Fighting the wrong war

Most budget commentators have stopped asking questions about the biggest elephant in the room: the amount of money we’re spending on “defence”. In the current year we’ll be throwing over R33 billion at shoring up our capacity to defend ourselves against … what? Gauteng being carpet-bombed by the Lesotho Air Force? An invasion by the Namibian­ Navy?

In contrast, we’re only allocating just over R6 billion for environmental protection. Isn’t it about time to shift our national resources­ from focusing on some invisible, extremely unlikely and frankly nonexistent military threat towards fighting the real war against environmental deterioration — particularly climate change — which is already in full swing?

Business as usual

To find the part of the budget speech with the greatest impact on the environment, you have to read between the lines.
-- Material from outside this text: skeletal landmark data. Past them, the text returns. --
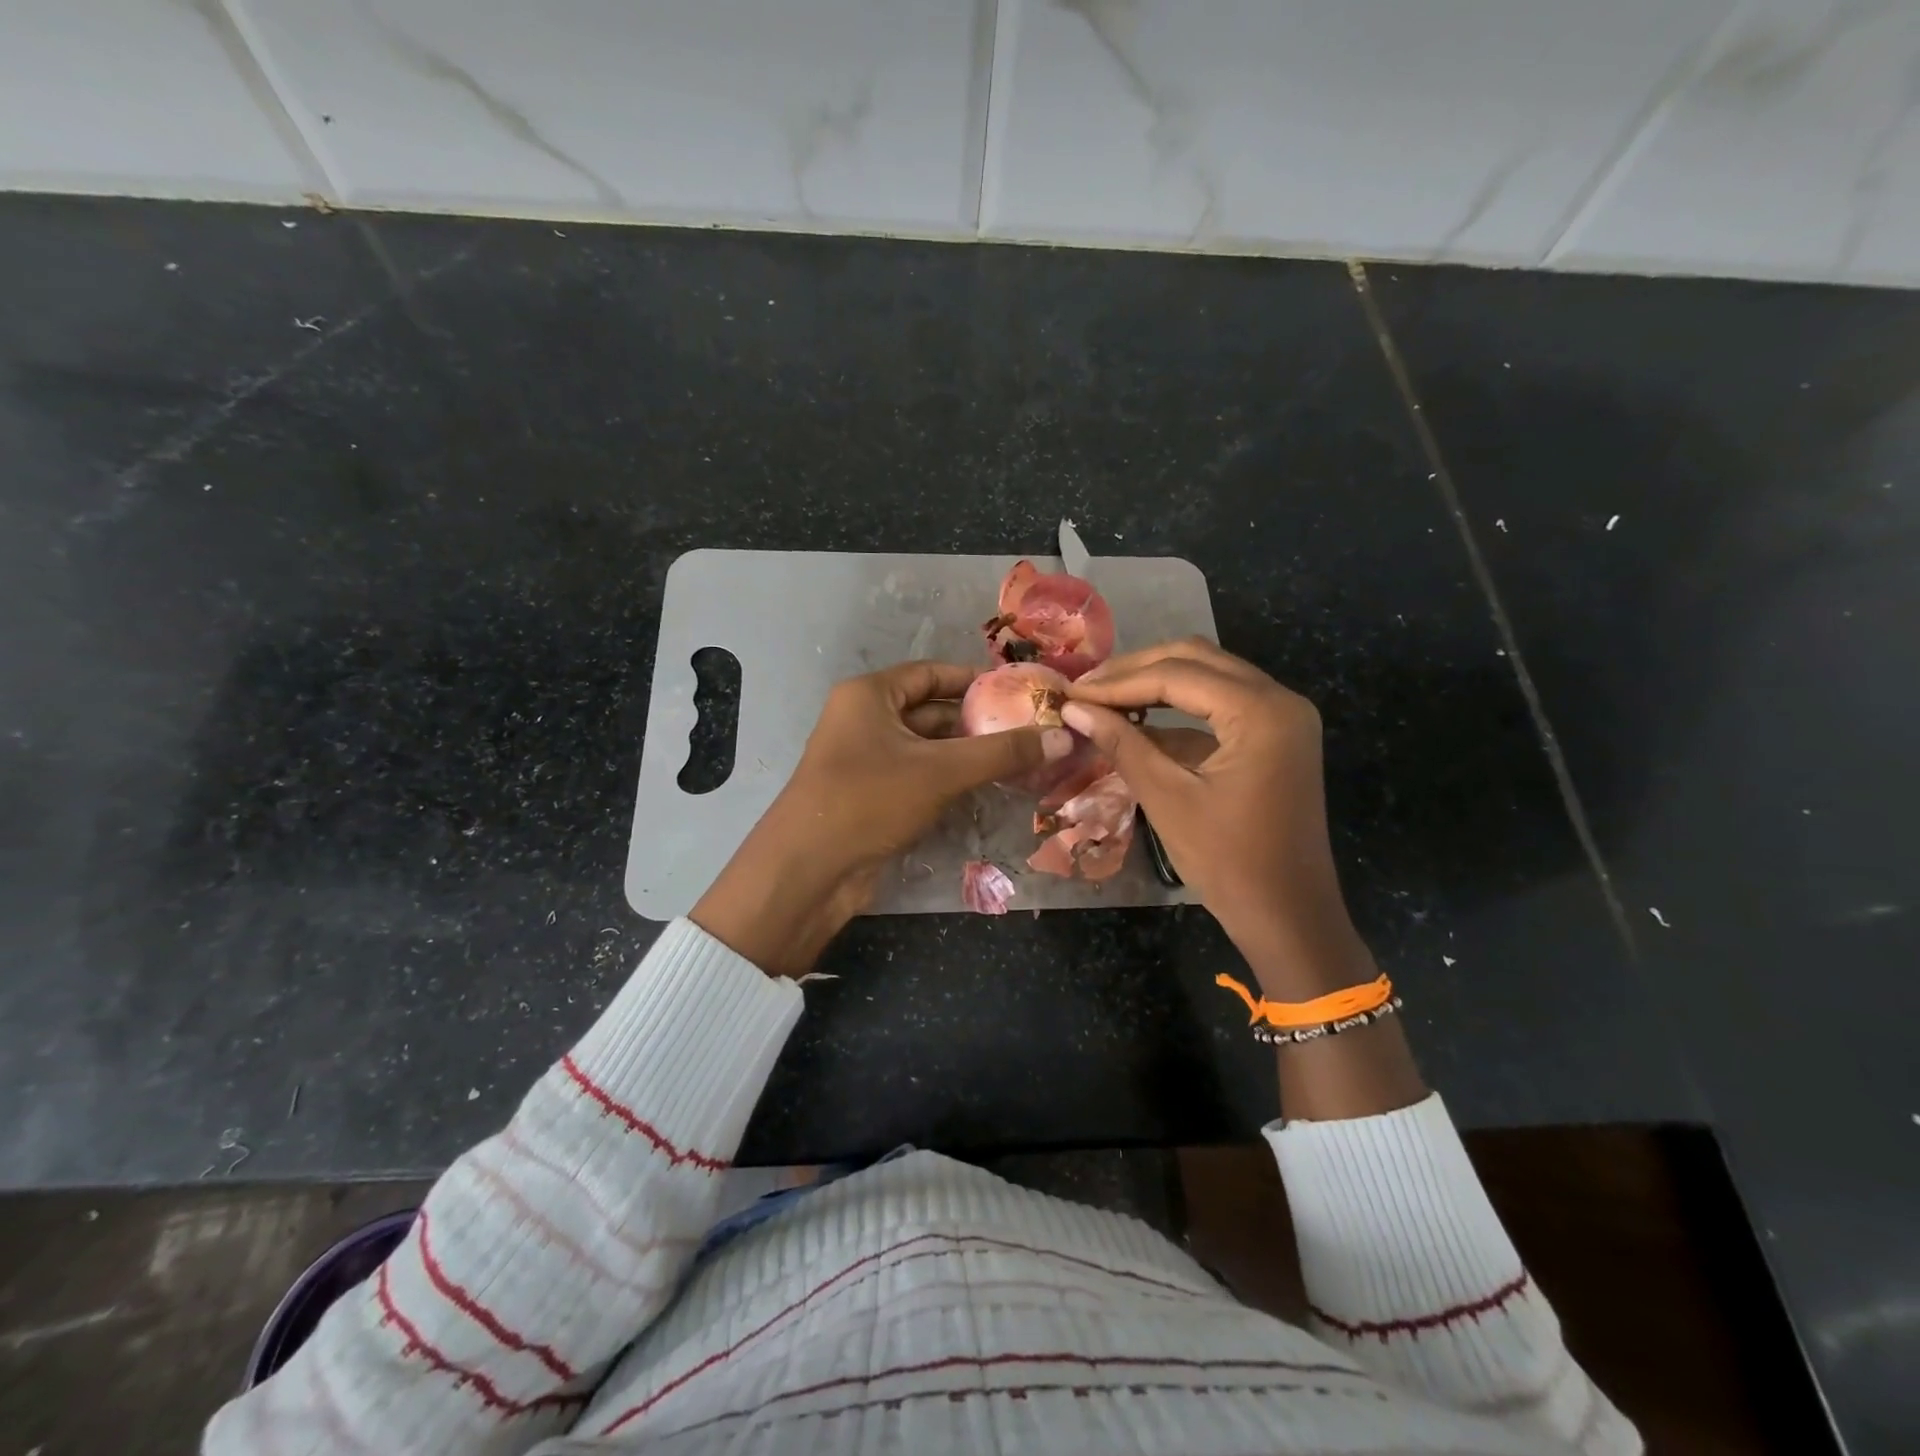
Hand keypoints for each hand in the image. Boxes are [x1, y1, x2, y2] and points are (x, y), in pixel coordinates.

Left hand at [692, 662, 1071, 976]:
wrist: (810, 871)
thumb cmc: (870, 799)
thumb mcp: (941, 770)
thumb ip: (1002, 753)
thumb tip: (1063, 738)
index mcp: (869, 696)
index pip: (930, 673)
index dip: (974, 679)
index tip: (1018, 690)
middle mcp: (865, 721)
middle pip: (931, 711)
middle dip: (977, 721)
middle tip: (1030, 728)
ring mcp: (867, 761)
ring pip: (927, 748)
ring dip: (968, 754)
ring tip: (1022, 758)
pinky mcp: (872, 797)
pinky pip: (919, 777)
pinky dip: (950, 780)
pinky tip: (989, 788)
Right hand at [1062, 639, 1371, 999]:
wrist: (1289, 916)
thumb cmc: (1229, 862)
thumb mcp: (1168, 798)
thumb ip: (1122, 743)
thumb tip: (1073, 708)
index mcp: (1261, 711)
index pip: (1176, 674)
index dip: (1117, 682)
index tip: (1071, 692)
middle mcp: (1279, 699)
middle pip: (1196, 659)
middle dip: (1136, 670)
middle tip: (1087, 689)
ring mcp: (1282, 717)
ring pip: (1209, 676)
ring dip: (1156, 683)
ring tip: (1104, 699)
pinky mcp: (1276, 737)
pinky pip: (1222, 705)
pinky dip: (1179, 708)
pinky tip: (1138, 721)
Gordhan announced that over the next three years, R846 billion will be spent on public sector infrastructure, about a third of which will go towards new Eskom power plants. The Medupi power station in Limpopo and Mpumalanga’s Kusile power plant are estimated to cost some R125 billion and R142 billion respectively.

These massive coal-fired power stations, which are scheduled to become operational in stages between 2012 and 2017, will lock South Africa into a carbon-intensive, coal-fired electricity future that looks depressingly like our present. Despite Gordhan’s insistence that we have to “do things differently”, we’re in for business as usual.

Changing the agenda

Ultimately the onus to make environmental­ concerns more prominent features of the budget lies not with the minister, but with us.

The Treatment Action Campaign, through years of dedicated struggle, has made it impossible for the budget to ignore HIV/Aids and militant township protests have put “service delivery” (mentioned five times in the speech) firmly on the agenda.

To elevate the environment to a similarly high status on the government’s list of economic priorities, ordinary people like you and me need to put it there. So get active­, make a noise and let the powers that be know that you give a damn and that they should, too.